In order to convert a Stereo signal into Mid-Side, summing of the audio is necessary. If the RIGHT channel is added to the LEFT channel, the MID is produced.

This is because audio information that is “in-phase” in both channels is added together and audio information that is “out-of-phase” in both channels is subtracted and cancelled out. If the RIGHT channel is subtracted from the LEFT channel, the SIDE channel is produced, this is due to out-of-phase information now ADDING together, and in-phase information cancelling out.

If we ADD the LEFT to the RIGHT, we can see the RIGHT is silent, which won’t add anything, so we end up with exactly the same signal in the MID channel. On subtracting the RIGHT from the LEFT, you can see that we’re subtracting silence and so we end up with exactly the same signal in the SIDE channel. If the sound is panned to the RIGHT, then the LEFT will be silent and RIGHT will contain the sound and when we add those together, the MID is simply the same again.

However, if the LEFT is silent but we SUBTRACT the RIGHT channel, what we’re doing is ADDING an INVERTED copy of the RIGHT, because subtraction is the same as adding an inverted version and so the SIDE channel becomes an INVERTED version. On panning the sound to the CENTRE, then it’ll be equal in both the LEFT and RIGHT channels. When they add together, the MID becomes TWICE the amplitude. This makes sense, because something panned into the CENTRE is going to be EQUAL and IN-PHASE in both channels therefore it will ADD to become twice the amplitude.

How Mid-Side recording is done?

Mid-Side recording is a technique where two separate microphones are used, one to record the MID and one to record the SIDE. The MID microphone usually has a “Cardioid” pickup pattern; the SIDE microphone, which records off-axis sounds, has a “figure-of-eight” pickup pattern. The SIDE microphone is split into SIDE+ [positive] and SIDE- [negative]. This relates to what I talked about before, where when something is panned RIGHT, the SIDE channel is actually INVERTED compared to the LEFT channel being IN-PHASE.

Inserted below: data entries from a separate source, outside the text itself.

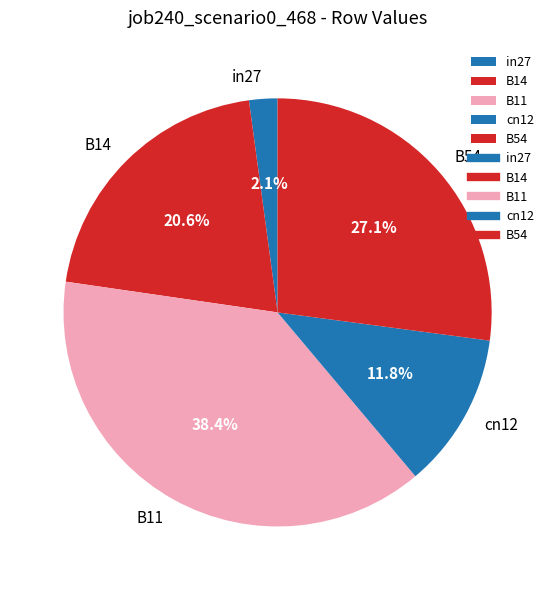

Which category has the smallest portion of the pie?

in27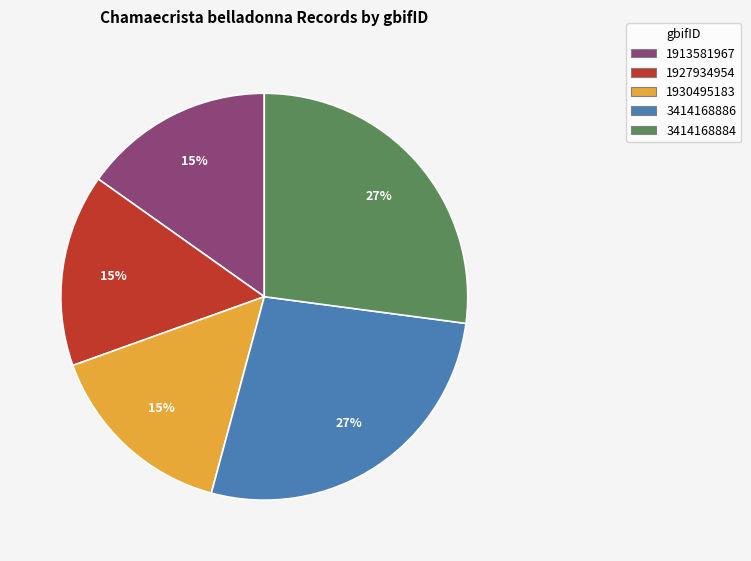

Is there any slice that represents more than half of the pie?

No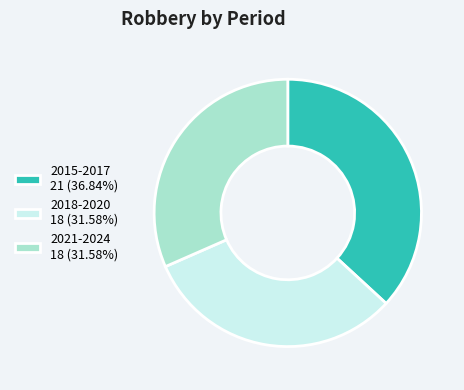

How many segments does this pie chart have?

3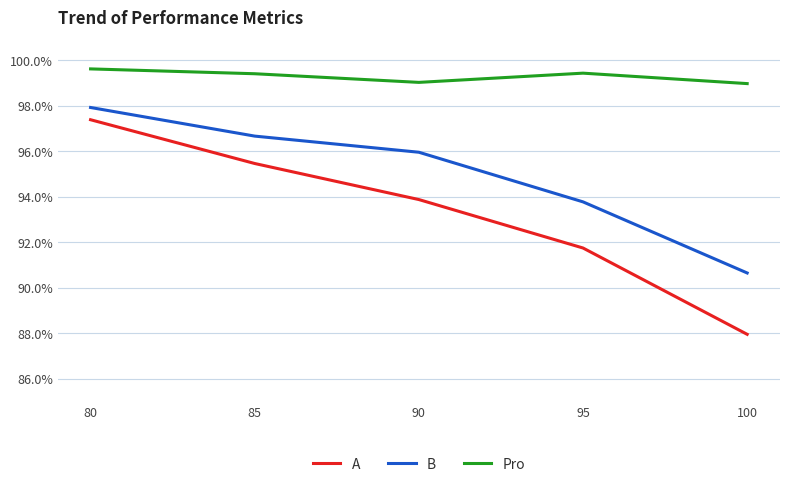

Reading left to right, extract all data points from this chart.

A: 80=1.0	85=1.0	90=0.9	95=0.9	100=0.9
B: 80=1.0	85=1.0	90=1.0	95=0.9	100=0.9
Pro: 80=1.0	85=1.0	90=1.0	95=1.0	100=1.0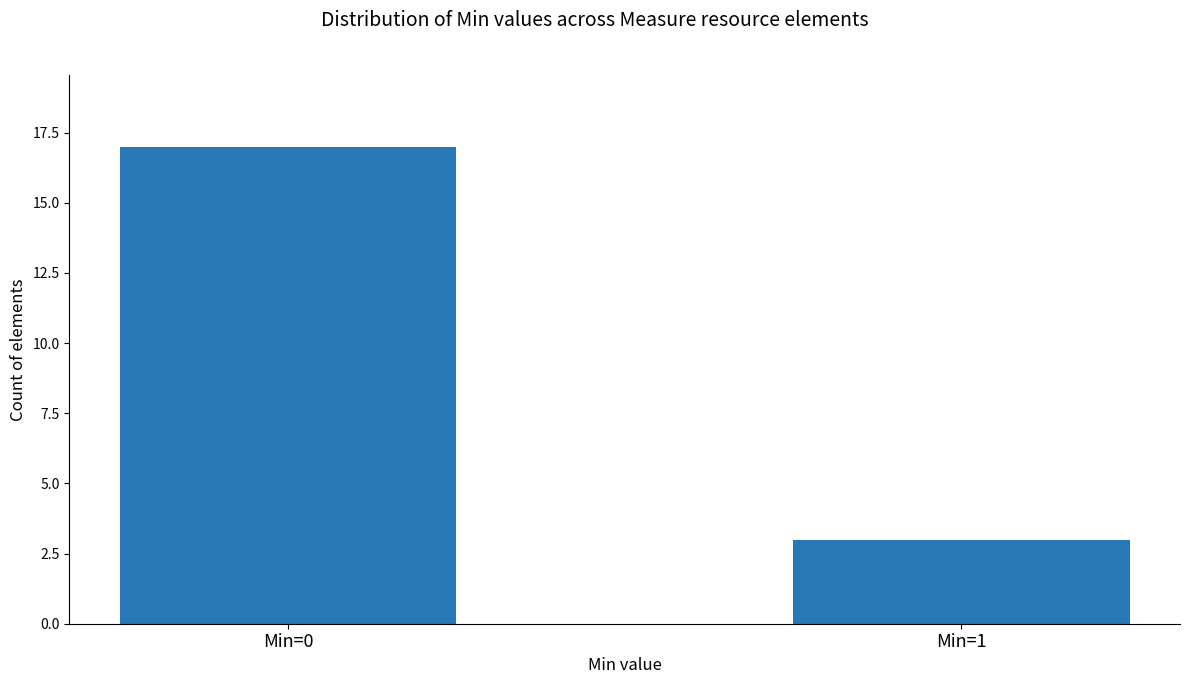

What is the value of the 1st bar from the left?

17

To start recording in Mid-Side, you will need 3 channels on your mixer, Channel 1 for the MID microphone, Channels 2 and 3 for the SIDE microphone. Channel 3 is INVERTED and panned to the RIGHT whereas Channel 2 is IN-PHASE and panned to the LEFT, and the Channel 1 (MID channel) is panned CENTRE. If we reverse the formula, we find that: LEFT is made from MID added to SIDE, and RIGHT is made from MID minus SIDE and this is why Channel 3 is INVERTED.

Tips on Mid/Side Recording, Mixing and Mastering

— The basic setup for recording in Mid/Side makes use of one cardioid microphone (mid) and one bidirectional (figure-eight) microphone (sides).

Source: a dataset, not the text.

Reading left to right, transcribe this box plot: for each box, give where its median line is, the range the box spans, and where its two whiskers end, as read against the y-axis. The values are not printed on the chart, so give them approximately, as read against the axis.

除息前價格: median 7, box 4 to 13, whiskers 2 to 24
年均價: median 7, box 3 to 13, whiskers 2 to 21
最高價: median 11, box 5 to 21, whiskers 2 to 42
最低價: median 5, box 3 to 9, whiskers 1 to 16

— The Mid channel is the center of a stereo image. When the Mid channel is boosted, the listener perceives a more centered (mono) sound to the audio.

— The Side channel is the edges of a stereo image. When the Side channel is boosted, the listener perceives a more spacious (wider) sound to the audio.

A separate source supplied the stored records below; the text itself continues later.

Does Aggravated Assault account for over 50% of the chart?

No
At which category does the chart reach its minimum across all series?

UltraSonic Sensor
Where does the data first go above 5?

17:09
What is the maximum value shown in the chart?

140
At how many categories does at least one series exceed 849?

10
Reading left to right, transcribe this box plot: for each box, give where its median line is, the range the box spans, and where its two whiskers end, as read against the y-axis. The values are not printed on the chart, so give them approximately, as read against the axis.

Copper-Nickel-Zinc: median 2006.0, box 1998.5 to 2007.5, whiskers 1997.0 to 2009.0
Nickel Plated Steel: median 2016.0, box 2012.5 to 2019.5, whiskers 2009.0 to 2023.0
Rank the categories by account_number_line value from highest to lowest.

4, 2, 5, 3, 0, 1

— The louder the side channel is, the wider the audio is perceived.

— Very gentle Mid-Side processing is generally favorable

— If a track has multiple guitar parts, route them through a bus, using Mid/Side processing on the guitar bus.

— A slight volume boost to the side channel on drum overheads can enhance the room sound.

— A high frequency EQ boost on just the side channel makes the ‘wider’ elements sound brighter.

— If a mix sounds muddy, try reducing low frequencies in the side channel.

— A dry acoustic mix can be warmed up with Mid/Side reverb.